The required output is the exact sequence of lines from the line holding "Figure 2: One" to the end of the records, inclusive.

[Source data]
# # # # #

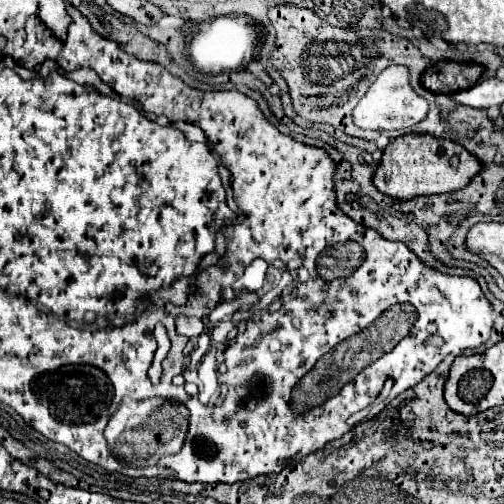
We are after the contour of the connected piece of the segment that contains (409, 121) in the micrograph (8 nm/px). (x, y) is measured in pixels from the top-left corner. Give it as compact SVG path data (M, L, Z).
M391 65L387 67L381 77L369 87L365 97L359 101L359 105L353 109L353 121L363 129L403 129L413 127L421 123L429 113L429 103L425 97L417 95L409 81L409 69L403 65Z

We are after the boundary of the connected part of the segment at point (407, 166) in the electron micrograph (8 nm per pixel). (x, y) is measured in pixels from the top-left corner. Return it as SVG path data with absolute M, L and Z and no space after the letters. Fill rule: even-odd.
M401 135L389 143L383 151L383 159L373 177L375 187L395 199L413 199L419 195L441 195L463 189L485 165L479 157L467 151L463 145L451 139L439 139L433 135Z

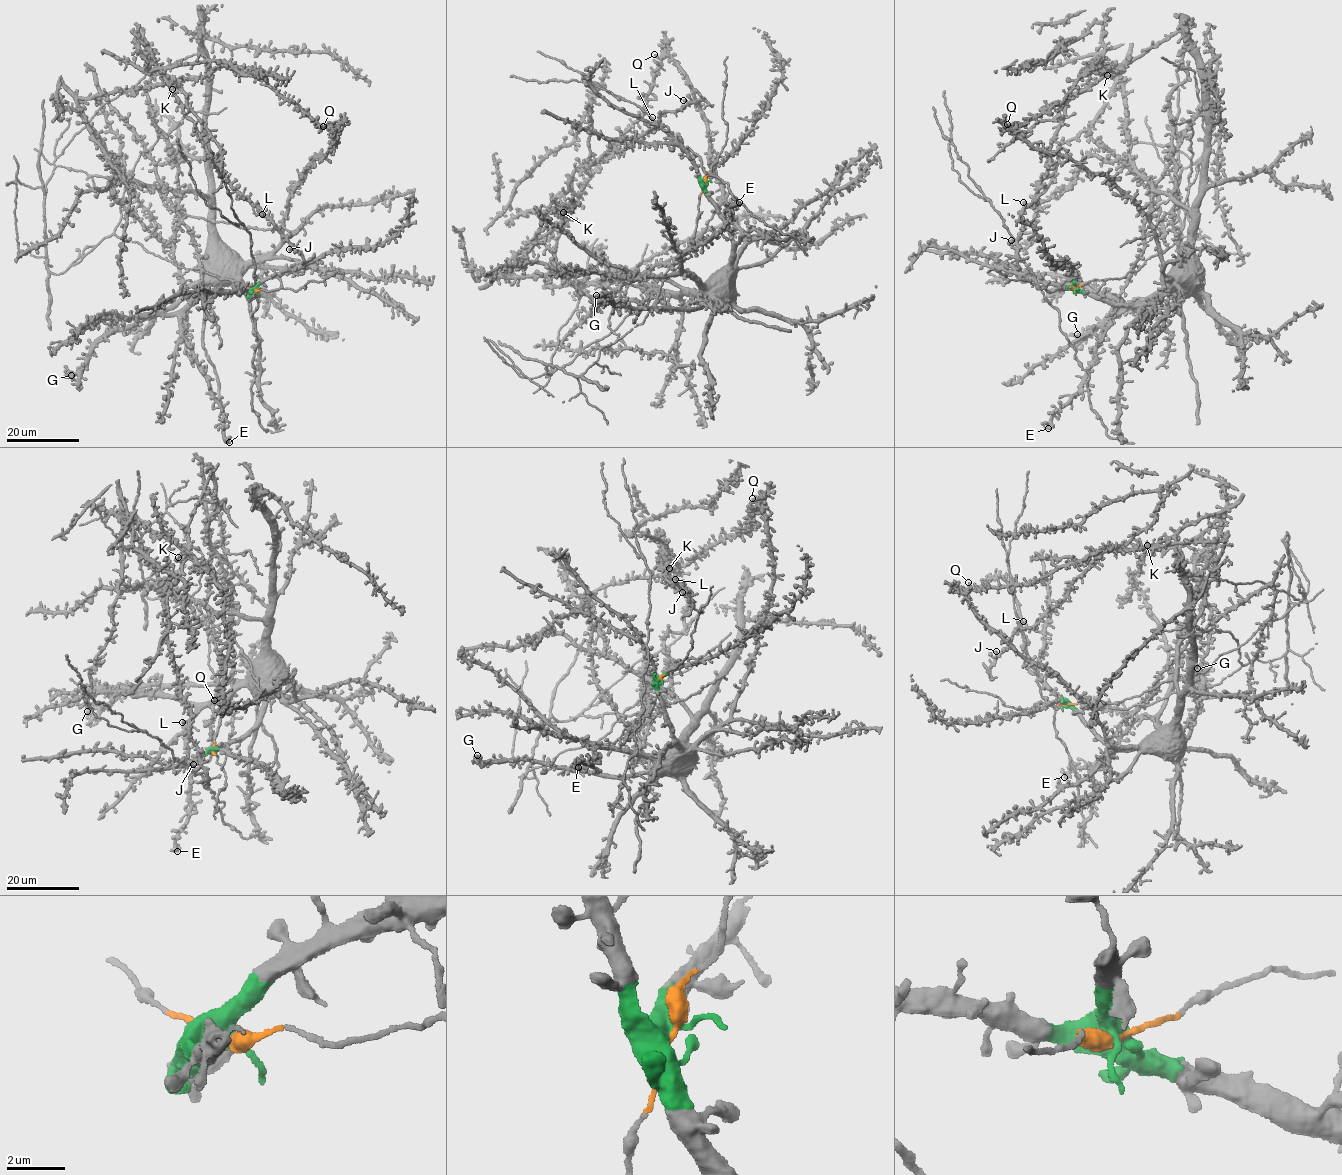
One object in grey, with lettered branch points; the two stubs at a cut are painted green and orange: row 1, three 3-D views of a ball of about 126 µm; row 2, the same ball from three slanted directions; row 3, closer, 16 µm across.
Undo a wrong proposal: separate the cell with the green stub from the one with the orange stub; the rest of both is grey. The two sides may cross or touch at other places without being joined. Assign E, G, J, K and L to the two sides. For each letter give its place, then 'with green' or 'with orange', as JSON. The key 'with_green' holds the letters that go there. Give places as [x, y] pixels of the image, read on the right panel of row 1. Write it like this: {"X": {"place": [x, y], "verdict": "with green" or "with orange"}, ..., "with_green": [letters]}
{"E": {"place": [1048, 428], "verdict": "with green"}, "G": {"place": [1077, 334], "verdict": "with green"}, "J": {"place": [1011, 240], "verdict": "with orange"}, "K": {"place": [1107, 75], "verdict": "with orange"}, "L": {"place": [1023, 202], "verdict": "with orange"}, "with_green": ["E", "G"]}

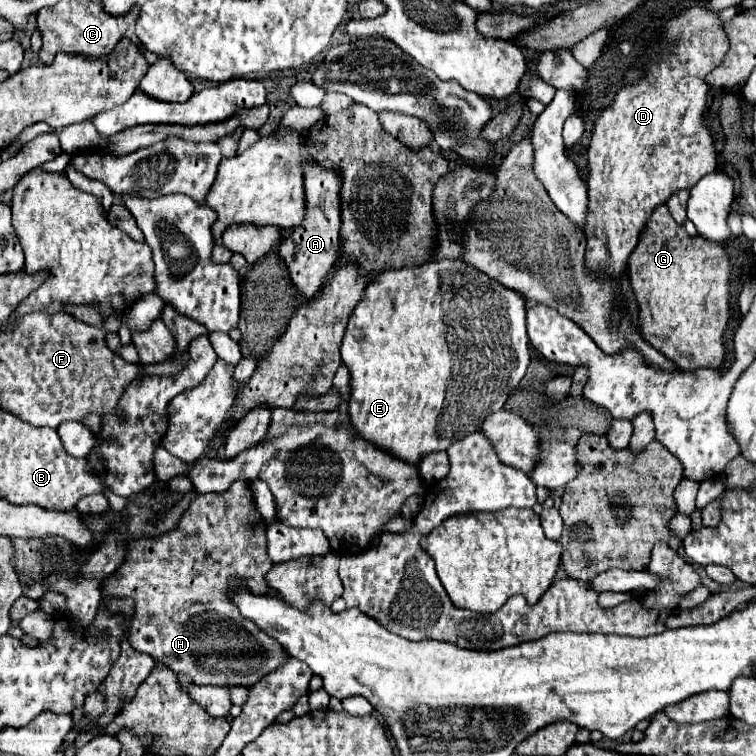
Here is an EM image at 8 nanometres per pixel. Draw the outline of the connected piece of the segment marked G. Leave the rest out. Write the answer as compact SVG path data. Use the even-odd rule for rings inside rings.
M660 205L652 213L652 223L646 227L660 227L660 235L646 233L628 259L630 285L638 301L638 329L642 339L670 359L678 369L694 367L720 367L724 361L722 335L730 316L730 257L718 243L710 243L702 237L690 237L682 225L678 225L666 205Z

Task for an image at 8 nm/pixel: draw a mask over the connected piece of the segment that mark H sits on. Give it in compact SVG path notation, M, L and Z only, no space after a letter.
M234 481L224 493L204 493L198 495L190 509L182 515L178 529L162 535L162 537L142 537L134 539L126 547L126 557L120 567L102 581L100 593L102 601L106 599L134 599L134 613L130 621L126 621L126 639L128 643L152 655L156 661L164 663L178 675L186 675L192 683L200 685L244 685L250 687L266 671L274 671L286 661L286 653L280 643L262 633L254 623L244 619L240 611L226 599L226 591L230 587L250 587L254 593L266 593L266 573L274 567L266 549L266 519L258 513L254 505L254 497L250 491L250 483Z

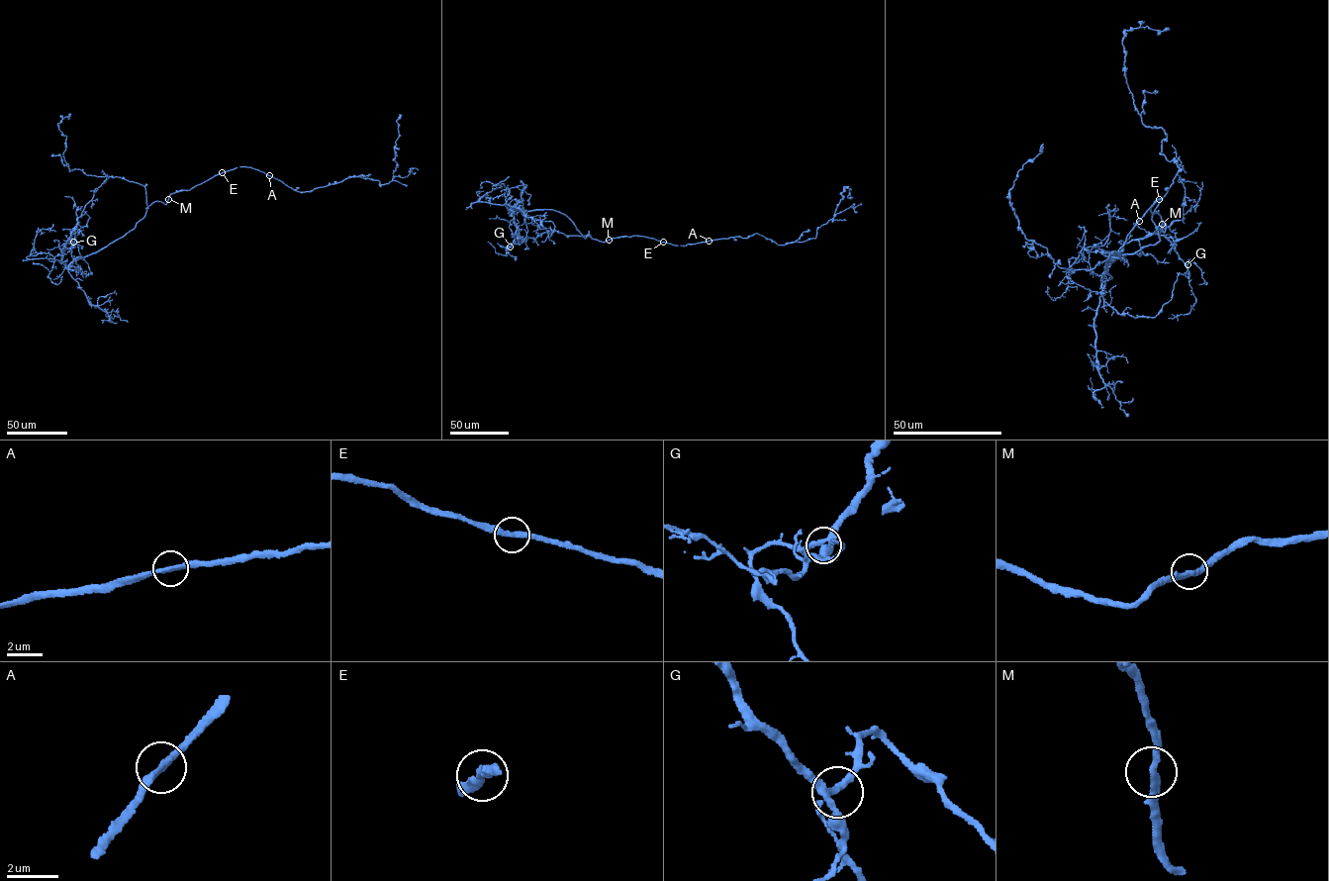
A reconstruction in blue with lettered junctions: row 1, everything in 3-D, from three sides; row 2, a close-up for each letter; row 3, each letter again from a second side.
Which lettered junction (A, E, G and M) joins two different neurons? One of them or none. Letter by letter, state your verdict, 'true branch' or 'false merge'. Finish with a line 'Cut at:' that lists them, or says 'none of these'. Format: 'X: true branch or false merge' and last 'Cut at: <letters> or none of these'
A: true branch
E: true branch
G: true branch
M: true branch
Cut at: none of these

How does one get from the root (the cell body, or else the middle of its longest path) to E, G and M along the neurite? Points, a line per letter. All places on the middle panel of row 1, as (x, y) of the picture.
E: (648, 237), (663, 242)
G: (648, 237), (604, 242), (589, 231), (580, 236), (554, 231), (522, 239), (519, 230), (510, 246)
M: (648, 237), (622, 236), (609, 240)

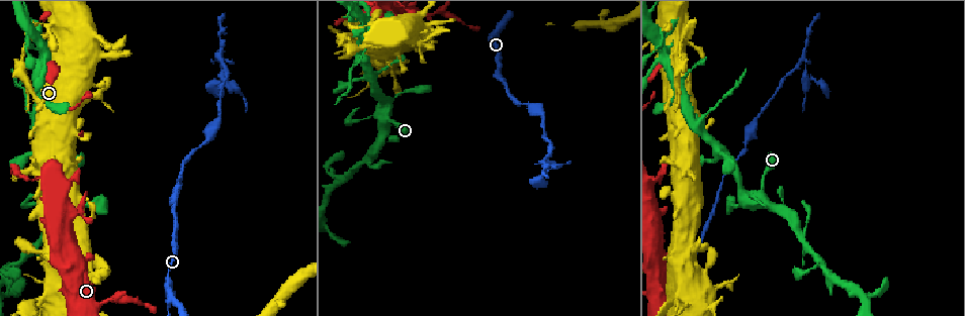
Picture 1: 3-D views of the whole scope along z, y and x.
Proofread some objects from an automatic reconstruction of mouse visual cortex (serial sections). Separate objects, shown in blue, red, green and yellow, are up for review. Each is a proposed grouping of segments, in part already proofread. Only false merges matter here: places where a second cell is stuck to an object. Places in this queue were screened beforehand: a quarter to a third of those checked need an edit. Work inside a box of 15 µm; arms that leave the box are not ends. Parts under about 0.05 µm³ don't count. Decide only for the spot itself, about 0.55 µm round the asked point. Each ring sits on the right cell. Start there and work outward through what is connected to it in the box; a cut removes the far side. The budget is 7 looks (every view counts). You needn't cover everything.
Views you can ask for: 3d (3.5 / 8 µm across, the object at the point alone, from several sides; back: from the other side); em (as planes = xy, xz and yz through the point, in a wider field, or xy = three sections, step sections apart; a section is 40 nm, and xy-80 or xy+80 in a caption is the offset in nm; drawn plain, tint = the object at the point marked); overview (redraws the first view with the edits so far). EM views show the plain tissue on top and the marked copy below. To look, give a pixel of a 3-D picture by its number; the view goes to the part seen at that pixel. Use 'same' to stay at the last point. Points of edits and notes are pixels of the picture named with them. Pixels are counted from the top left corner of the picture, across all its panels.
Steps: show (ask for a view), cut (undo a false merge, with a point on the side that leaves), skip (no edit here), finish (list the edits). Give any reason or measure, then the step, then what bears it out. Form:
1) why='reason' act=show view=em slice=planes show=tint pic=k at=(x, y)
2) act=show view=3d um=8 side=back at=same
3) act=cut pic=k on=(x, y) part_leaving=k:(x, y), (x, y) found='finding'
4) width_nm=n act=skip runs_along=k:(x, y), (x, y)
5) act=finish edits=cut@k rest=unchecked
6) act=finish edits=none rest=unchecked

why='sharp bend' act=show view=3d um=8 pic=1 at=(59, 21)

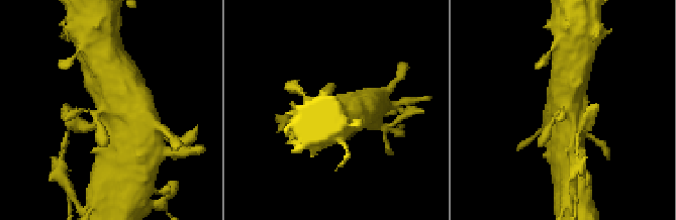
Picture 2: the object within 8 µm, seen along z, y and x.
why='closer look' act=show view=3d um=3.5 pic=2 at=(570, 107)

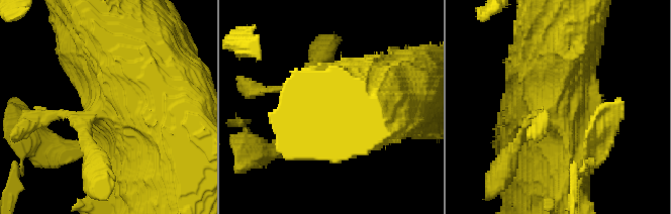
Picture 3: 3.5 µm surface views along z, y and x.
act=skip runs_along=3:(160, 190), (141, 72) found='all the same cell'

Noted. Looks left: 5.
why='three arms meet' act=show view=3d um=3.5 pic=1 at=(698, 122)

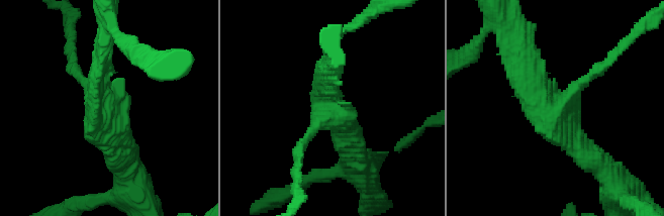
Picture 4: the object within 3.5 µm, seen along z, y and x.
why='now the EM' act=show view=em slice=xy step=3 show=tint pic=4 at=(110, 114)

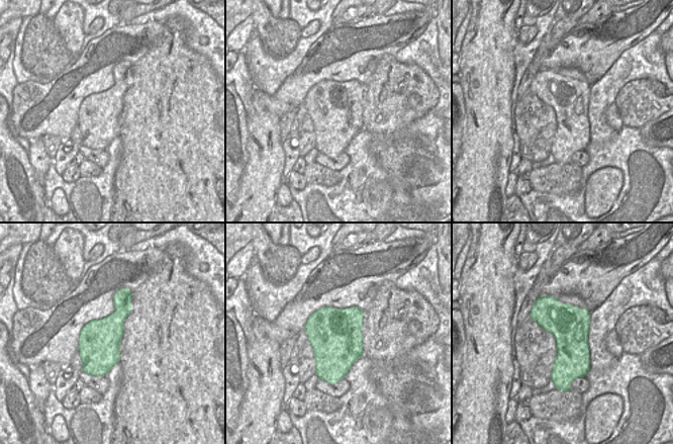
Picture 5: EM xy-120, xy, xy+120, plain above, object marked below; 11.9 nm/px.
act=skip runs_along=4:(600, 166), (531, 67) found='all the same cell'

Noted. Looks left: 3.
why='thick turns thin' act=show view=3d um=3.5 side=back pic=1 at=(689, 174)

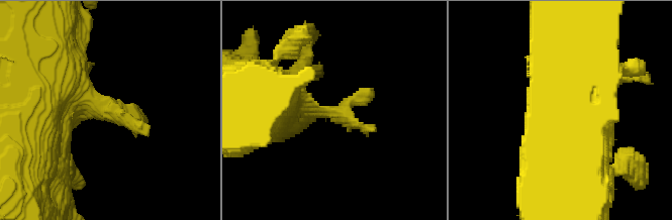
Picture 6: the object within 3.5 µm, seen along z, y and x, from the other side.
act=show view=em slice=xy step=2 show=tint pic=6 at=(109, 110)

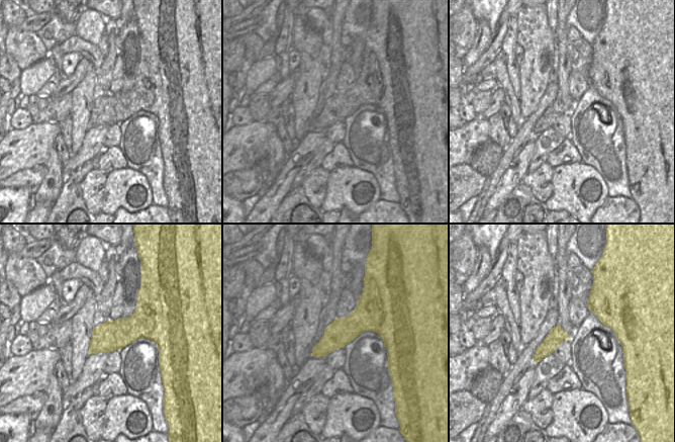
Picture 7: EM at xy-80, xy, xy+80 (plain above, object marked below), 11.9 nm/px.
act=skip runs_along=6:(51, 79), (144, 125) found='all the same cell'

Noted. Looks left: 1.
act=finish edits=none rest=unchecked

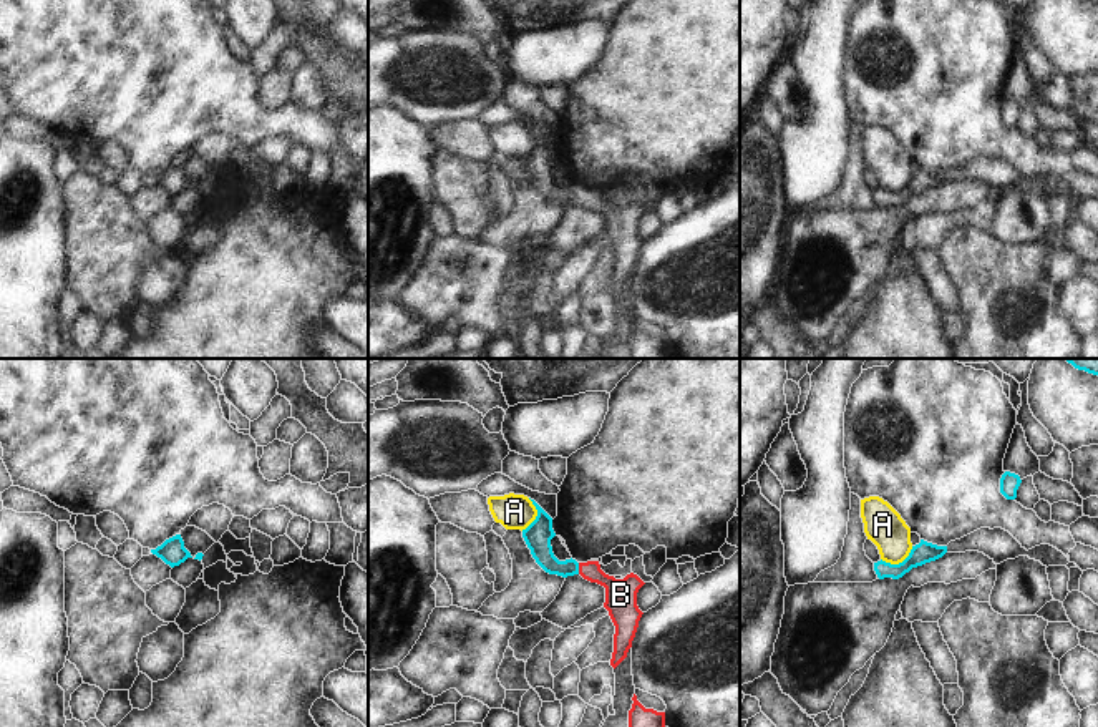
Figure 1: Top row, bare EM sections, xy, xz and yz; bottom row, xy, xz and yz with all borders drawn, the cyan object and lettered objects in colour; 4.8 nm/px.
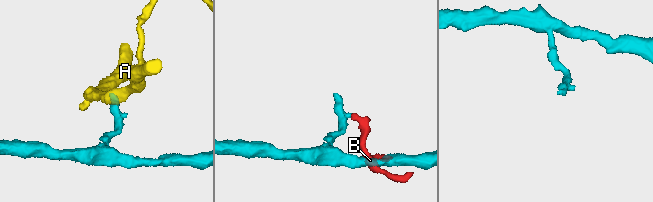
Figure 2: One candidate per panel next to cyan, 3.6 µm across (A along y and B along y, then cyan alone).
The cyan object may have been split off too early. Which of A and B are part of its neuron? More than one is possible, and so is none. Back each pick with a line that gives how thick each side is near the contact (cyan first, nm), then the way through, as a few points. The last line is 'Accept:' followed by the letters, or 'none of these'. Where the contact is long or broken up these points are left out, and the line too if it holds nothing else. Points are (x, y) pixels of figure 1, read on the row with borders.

# # # # #

Your solution:
Figure 2: One candidate per panel next to cyan, 3.6 µm across (A along y and B along y, then cyan alone).
The cyan object may have been split off too early. Which of A and B are part of its neuron? More than one is possible, and so is none. Back each pick with a line that gives how thick each side is near the contact (cyan first, nm), then the way through, as a few points. The last line is 'Accept:' followed by the letters, or 'none of these'. Where the contact is long or broken up these points are left out, and the line too if it holds nothing else. Points are (x, y) pixels of figure 1, read on the row with borders.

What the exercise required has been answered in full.